--- Supplied material Enclosed Below ---

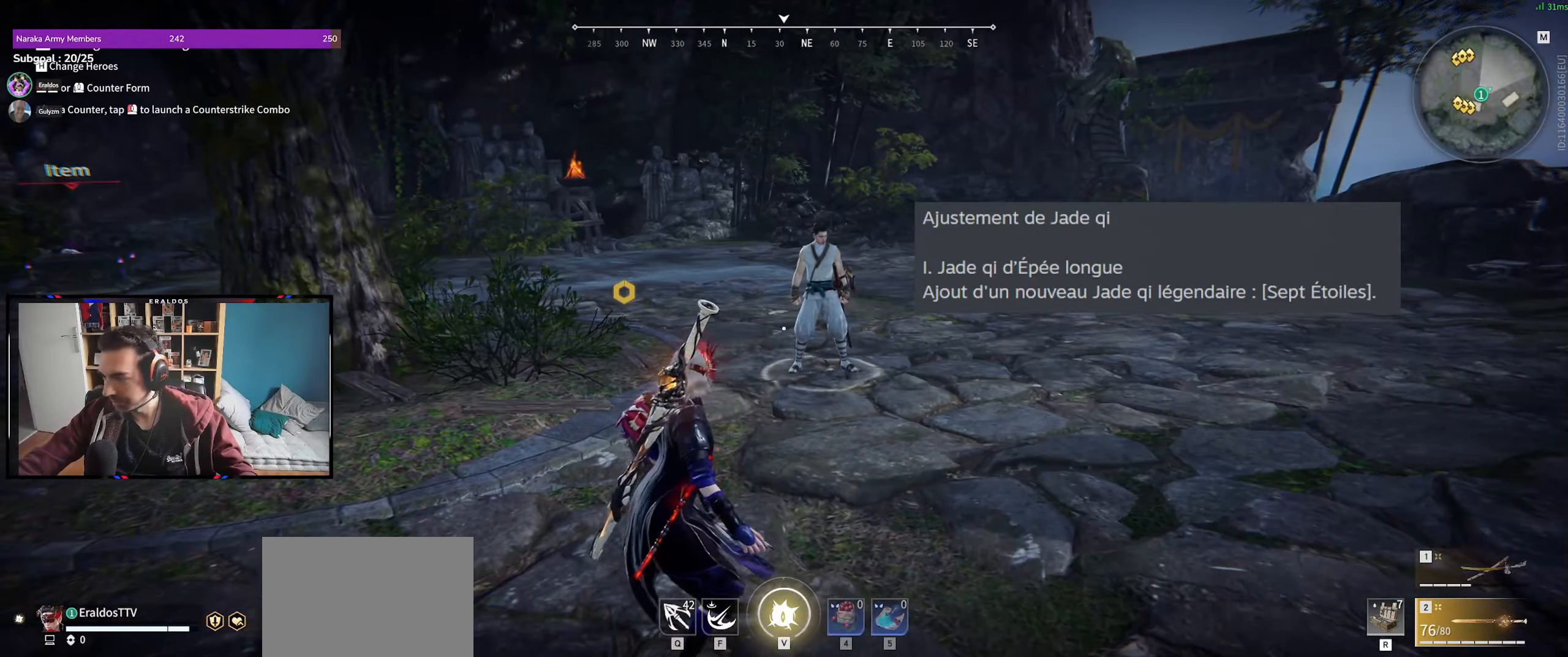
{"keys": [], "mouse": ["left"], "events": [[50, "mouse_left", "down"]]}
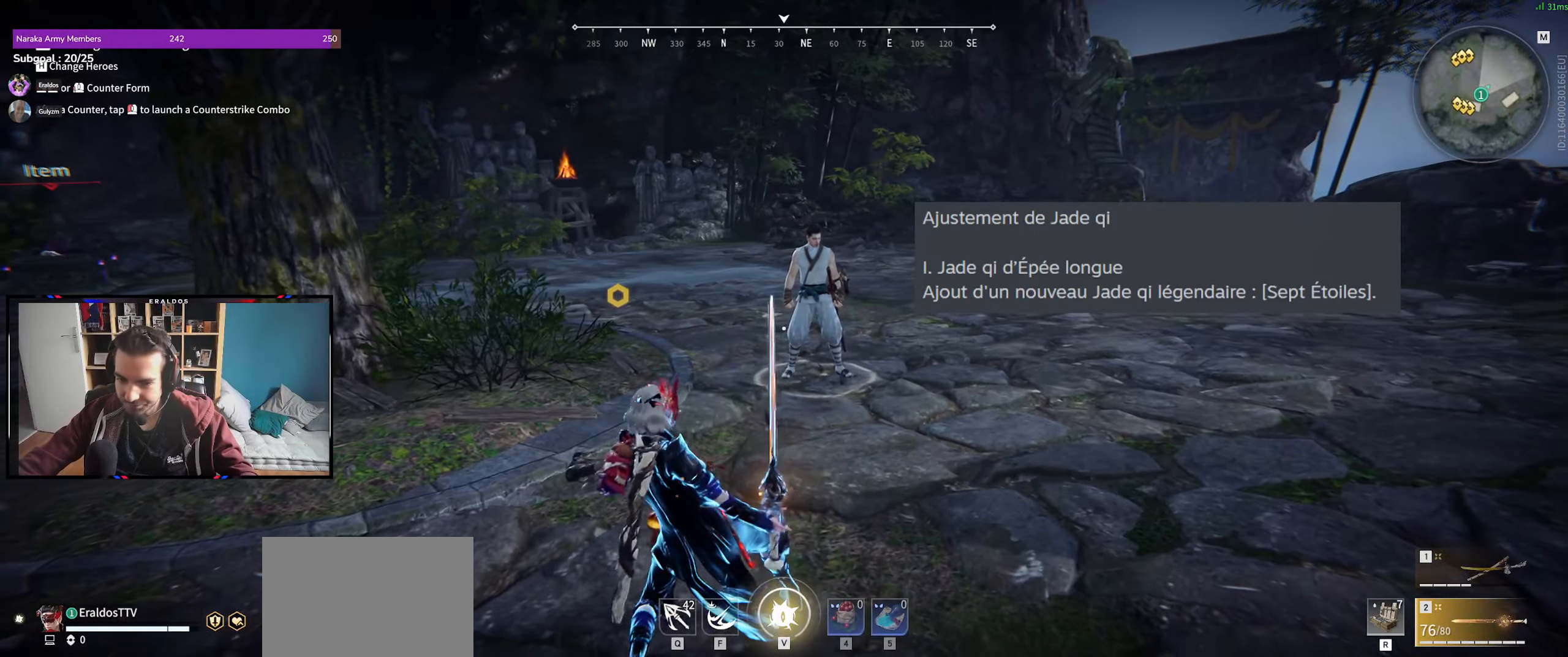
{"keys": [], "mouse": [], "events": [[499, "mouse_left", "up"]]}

--- End of Enclosed Supplied material ---
--- Supplied material Enclosed Below ---

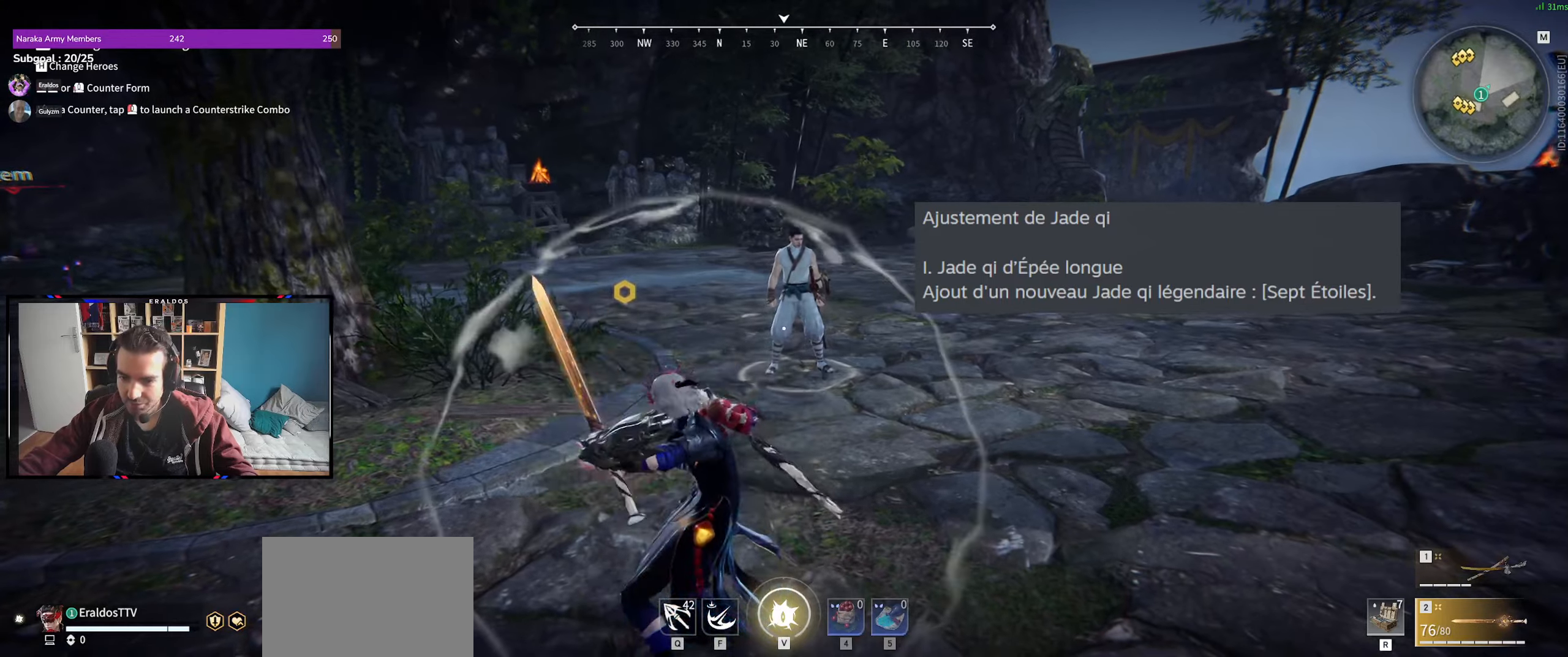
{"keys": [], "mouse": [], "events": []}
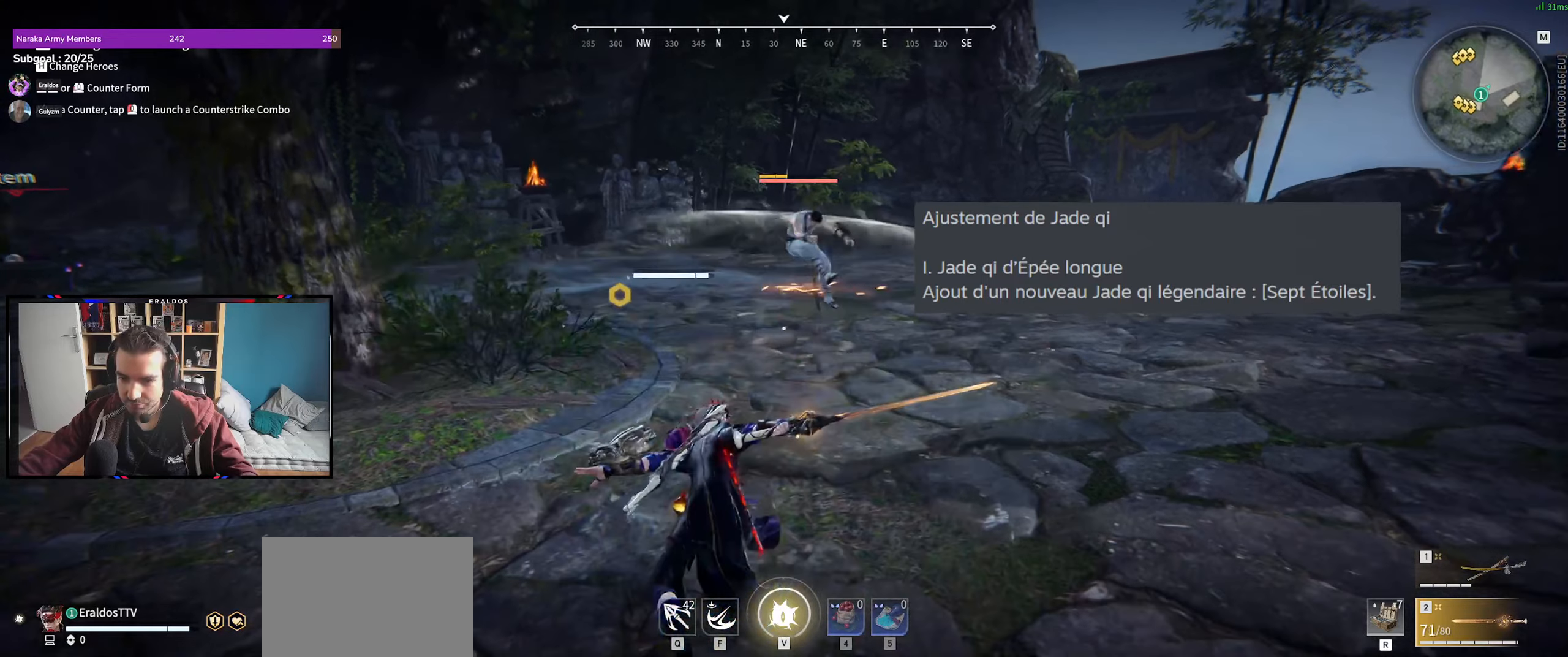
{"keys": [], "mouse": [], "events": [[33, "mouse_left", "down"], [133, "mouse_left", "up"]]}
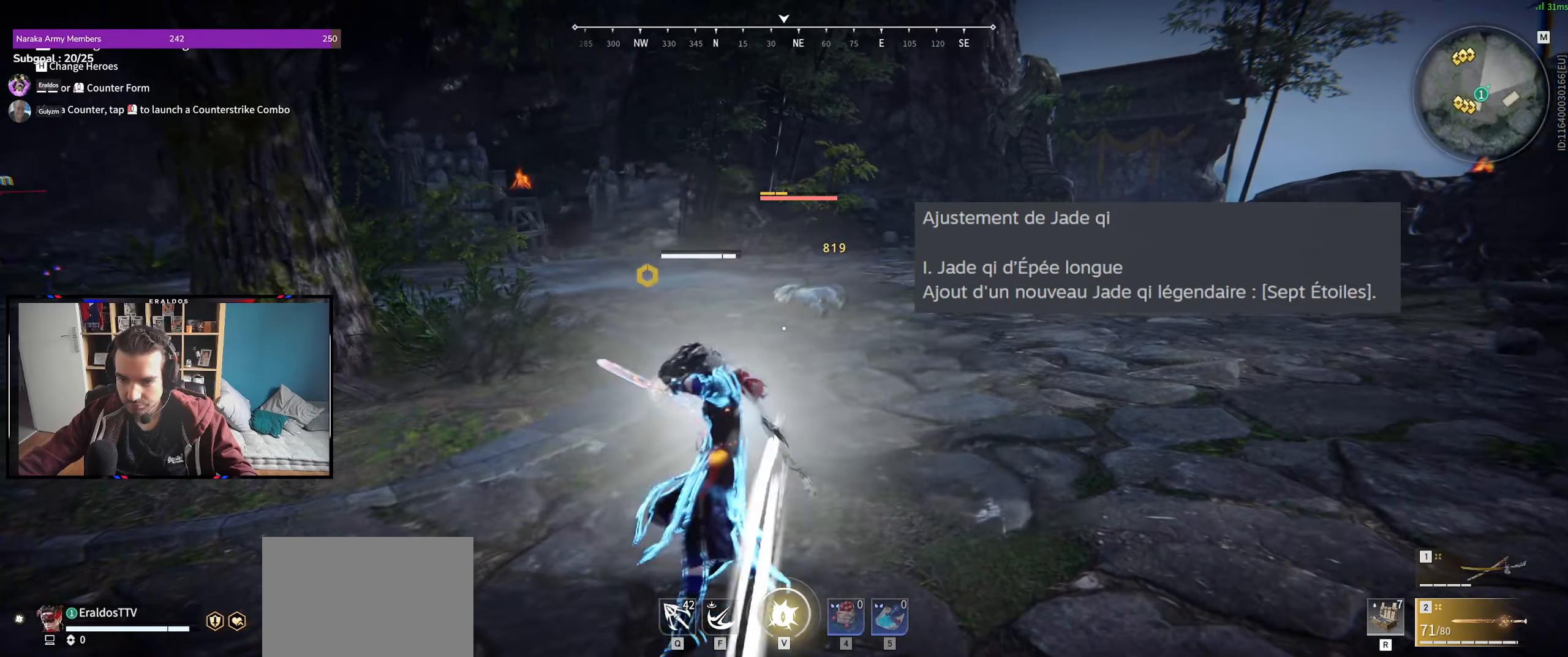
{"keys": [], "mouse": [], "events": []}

--- End of Enclosed Supplied material ---
--- Supplied material Enclosed Below ---

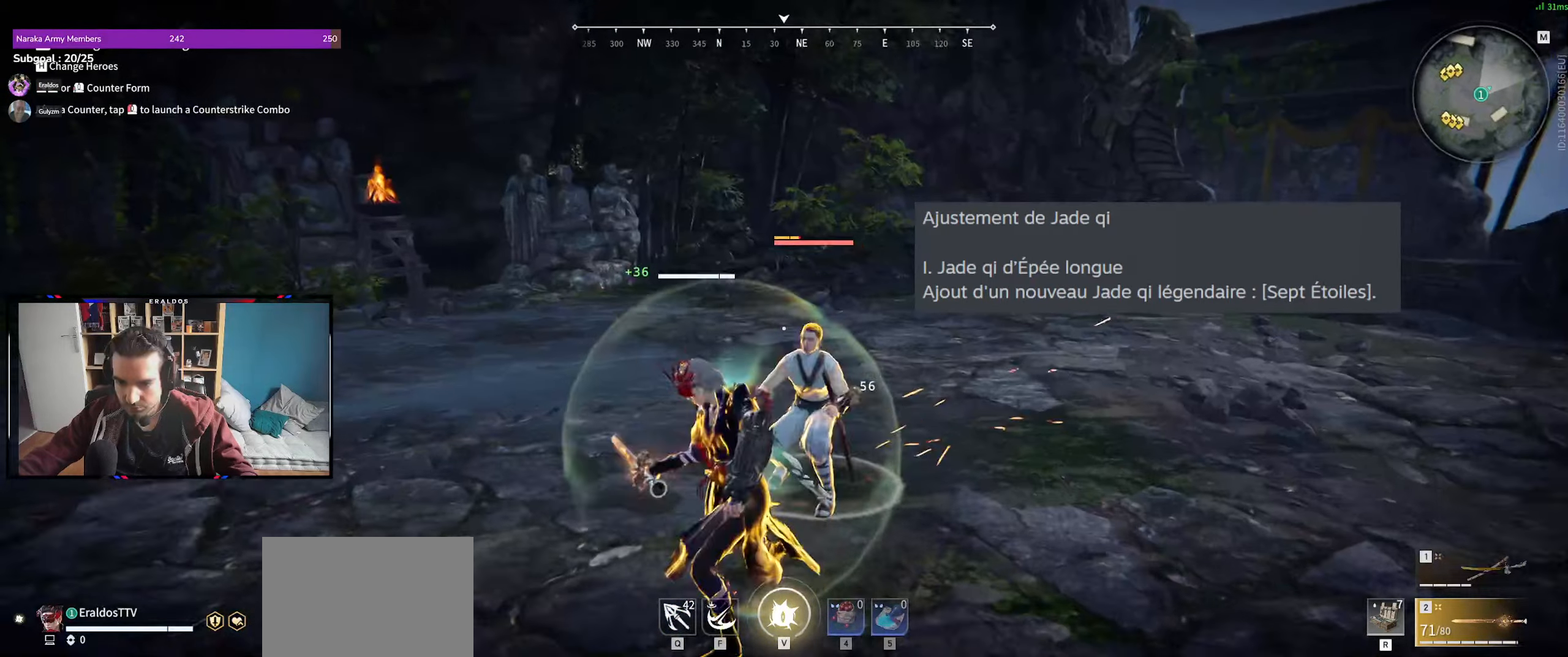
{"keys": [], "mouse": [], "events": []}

--- End of Enclosed Supplied material ---

Task objective: In the entries, find every line holding "down" and copy it.

Exercise output:
{"keys": [], "mouse": ["left"], "events": [[50, "mouse_left", "down"]]}
{"keys": [], "mouse": [], "events": [[33, "mouse_left", "down"], [133, "mouse_left", "up"]]}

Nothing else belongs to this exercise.